IndicLink is a KG Fact Linking dataset that has sentences and their corresponding linked KG facts from WikiData. The dataset is collected as part of the publication - Multilingual Fact Linking (AKBC'21). The sentences are present in English and six Indian languages - Hindi, Telugu, Tamil, Urdu, Gujarati and Assamese. The descriptions of language-agnostic WikiData facts are also shared for the given languages.

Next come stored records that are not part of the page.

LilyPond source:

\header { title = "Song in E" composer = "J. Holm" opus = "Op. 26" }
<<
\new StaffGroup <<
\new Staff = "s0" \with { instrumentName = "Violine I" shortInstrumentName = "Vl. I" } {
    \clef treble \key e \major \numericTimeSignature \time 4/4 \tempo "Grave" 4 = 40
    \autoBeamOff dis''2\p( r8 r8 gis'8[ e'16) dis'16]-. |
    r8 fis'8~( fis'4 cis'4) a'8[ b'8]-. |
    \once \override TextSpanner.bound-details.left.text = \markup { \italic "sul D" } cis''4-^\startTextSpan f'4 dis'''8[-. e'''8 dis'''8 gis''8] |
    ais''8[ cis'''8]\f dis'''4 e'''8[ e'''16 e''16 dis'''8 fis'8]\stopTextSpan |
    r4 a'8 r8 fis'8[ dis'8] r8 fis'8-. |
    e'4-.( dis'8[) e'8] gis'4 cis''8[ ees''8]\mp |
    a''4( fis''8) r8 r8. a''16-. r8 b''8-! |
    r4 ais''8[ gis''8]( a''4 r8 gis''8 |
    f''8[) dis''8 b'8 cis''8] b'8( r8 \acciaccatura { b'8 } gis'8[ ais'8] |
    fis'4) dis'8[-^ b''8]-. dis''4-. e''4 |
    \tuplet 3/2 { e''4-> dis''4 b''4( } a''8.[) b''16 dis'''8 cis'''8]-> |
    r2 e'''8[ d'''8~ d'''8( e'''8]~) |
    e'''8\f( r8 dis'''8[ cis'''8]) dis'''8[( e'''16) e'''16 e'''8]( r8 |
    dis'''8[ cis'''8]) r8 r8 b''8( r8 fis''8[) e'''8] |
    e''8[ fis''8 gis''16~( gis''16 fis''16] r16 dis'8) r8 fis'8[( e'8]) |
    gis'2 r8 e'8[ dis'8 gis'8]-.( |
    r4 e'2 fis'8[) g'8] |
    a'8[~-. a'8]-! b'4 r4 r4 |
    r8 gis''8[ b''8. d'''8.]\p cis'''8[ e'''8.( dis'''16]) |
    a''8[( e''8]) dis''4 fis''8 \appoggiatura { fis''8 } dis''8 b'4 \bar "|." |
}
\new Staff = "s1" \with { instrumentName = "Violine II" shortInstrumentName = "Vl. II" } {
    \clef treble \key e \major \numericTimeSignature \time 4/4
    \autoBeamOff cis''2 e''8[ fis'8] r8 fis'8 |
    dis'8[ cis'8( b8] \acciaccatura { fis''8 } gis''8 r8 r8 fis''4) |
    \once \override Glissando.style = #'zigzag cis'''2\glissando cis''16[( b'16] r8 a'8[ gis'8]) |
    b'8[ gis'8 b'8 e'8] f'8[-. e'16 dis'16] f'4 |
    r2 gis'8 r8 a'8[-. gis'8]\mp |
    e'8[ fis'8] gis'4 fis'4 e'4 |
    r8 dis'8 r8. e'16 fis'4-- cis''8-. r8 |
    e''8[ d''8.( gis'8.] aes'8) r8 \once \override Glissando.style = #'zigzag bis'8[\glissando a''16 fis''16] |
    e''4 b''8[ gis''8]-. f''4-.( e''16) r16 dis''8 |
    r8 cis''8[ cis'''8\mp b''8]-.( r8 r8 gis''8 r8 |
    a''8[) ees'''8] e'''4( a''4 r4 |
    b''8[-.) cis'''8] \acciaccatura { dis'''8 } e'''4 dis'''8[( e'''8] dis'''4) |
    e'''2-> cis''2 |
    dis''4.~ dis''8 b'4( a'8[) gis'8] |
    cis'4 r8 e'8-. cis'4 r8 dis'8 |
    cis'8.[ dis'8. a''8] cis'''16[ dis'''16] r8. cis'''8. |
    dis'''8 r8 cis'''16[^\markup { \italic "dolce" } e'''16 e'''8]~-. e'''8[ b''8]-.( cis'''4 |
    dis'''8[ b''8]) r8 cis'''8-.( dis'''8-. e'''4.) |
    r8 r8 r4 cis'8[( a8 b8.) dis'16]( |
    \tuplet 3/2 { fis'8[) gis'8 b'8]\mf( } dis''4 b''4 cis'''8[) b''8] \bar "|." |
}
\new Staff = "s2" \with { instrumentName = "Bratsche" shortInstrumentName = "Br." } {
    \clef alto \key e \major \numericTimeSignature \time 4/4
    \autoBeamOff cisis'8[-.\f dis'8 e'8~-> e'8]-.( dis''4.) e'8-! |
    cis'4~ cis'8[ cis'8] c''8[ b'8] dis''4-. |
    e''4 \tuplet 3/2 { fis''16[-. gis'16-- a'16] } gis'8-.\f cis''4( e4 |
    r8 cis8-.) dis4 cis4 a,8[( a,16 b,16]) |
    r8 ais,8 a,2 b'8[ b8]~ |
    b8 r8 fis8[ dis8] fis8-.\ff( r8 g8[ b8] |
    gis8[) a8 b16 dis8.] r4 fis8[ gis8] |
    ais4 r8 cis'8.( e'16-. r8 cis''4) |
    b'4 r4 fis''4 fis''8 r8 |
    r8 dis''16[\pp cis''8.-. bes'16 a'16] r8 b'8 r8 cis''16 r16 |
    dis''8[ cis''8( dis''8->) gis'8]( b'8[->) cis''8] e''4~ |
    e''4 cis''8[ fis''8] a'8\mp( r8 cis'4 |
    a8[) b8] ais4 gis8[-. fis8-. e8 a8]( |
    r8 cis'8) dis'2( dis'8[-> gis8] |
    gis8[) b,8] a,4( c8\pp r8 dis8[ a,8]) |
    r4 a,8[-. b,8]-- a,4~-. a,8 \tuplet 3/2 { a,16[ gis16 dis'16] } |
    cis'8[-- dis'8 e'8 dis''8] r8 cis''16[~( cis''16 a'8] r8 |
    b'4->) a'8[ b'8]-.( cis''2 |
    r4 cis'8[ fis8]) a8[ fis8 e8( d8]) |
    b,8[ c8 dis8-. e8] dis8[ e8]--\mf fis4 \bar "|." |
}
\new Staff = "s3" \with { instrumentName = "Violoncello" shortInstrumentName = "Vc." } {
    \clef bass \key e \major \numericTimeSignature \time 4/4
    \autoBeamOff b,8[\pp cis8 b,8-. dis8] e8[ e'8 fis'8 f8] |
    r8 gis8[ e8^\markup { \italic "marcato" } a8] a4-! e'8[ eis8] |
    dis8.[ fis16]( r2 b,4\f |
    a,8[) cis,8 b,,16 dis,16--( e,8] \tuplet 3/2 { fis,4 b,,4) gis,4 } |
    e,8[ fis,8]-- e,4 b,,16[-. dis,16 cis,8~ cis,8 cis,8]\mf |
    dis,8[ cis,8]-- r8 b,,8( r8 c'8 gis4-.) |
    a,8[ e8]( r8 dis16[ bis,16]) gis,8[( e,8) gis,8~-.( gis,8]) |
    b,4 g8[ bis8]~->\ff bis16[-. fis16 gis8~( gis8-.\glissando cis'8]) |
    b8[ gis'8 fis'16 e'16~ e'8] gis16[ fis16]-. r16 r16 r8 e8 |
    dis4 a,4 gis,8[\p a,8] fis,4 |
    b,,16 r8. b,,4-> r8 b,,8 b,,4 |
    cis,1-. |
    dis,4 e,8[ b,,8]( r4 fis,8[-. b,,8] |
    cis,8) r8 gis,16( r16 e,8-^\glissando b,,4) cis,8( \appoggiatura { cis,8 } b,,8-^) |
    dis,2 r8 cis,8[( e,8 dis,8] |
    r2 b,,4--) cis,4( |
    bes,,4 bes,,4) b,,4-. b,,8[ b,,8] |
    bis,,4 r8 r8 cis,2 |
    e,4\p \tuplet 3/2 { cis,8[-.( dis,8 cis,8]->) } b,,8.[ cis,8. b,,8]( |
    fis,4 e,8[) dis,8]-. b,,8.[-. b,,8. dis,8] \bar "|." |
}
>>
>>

The English sentences and their facts are taken from the test set of WebRED and the sentences are translated into the different Indian languages by using the services of professional translators.
If you use this dataset, please cite:
@article{kolluru2021mfl,
title={Multilingual Fact Linking},
author={Keshav Kolluru and Martin Rezk and Pat Verga and William Cohen and Partha Talukdar},
year={2021},
journal={Automated Knowledge Base Construction (AKBC)}
}
The distribution of examples across different languages are as follows:
IndicLink | English | Hindi | Telugu | Tamil | Urdu | Gujrati | Assamese |
---|---|---|---|---|---|---|---|
#Test Examples | 1002 | 889 | 888 | 881 | 1001 | 881 | 887 |
#KG Facts | 4.6M | 230K | 145K | 248K | 361K | 91K | 257 |
The oracle set of 4.6 million KG facts correspond to all facts that occur in the top-1 million most frequent WikiData entities. Their textual descriptions are always available in English but only sparsely available in other languages.
This data is licensed by Google LLC under a Creative Commons Attribution 4.0 International License. Users will be allowed to modify and repost it, and we encourage them to analyze and publish research based on the data.